UDP-glucuronosyltransferase 1A9 function is mediated by the two C-terminal lysine residues and proper mobility/flexibility of the cytoplasmic tail

UDP-glucuronosyltransferase (UGT) is a type-I membrane protein that is localized to the endoplasmic reticulum (ER). The main body of the UGT is located on the luminal side of the ER, whereas a single transmembrane helix, followed by the cytoplasmic tail, is at its C-terminus. At the end of the cytoplasmic tail, UGT has a di-lysine motif (KSKTH in UGT1A9), which is originally defined as an ER-targeting peptide. However, we previously revealed that this motif is important for maintaining enzyme activity, rather than ER localization in UGT1A9. To elucidate the molecular mechanism underlying the cytoplasmic tail-mediated maintenance of UGT1A9 activity, additional mutants were generated and their activities were measured. Introducing single amino acid substitutions at the third or fifth lysine residue from the C-terminus decreased the enzymatic activity of UGT1A9 with substitution of the third residue resulting in greater suppression.
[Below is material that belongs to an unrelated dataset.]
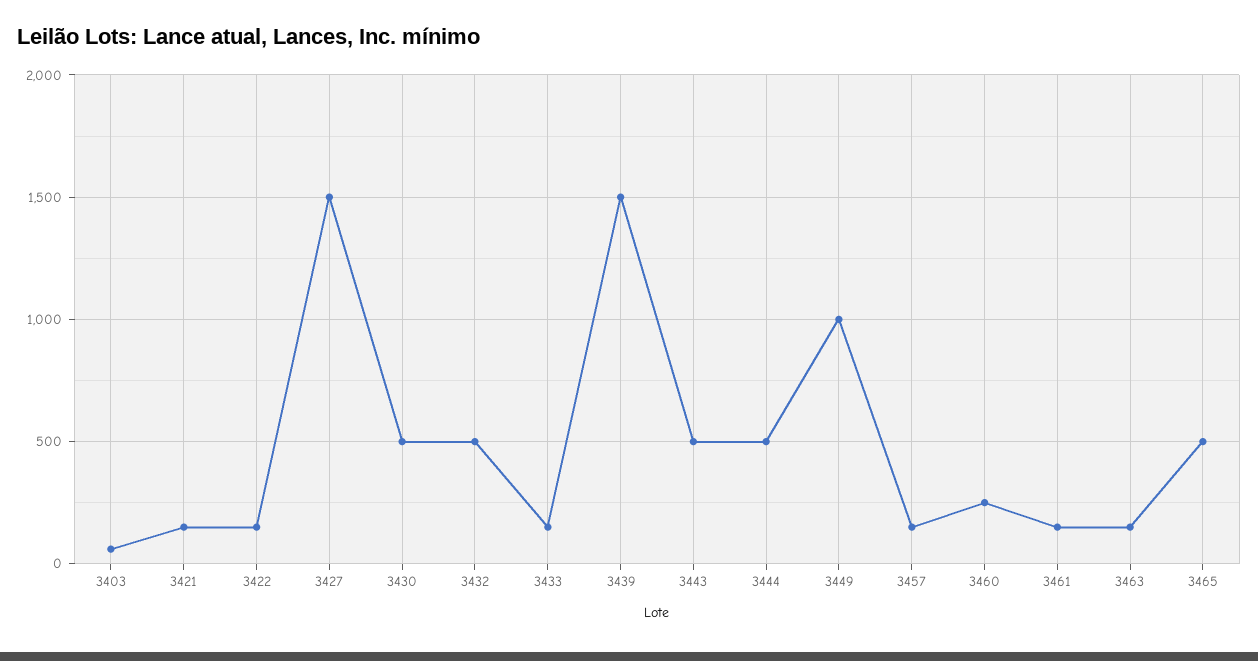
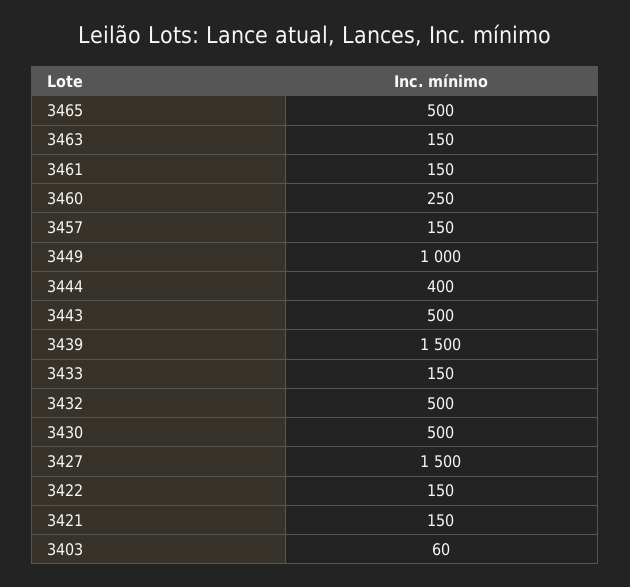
3444: 500 -> 400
Enzyme activity was markedly reduced in the mutant with a deleted cytoplasmic tail, indicating that the mobility/flexibility of the cytoplasmic tail, in addition to the two C-terminal residues, is necessary for UGT1A9 activity. The cytoplasmic tail does not directly affect the main body of the enzyme and two molecular mechanisms for maintaining UGT1A9 activity are proposed.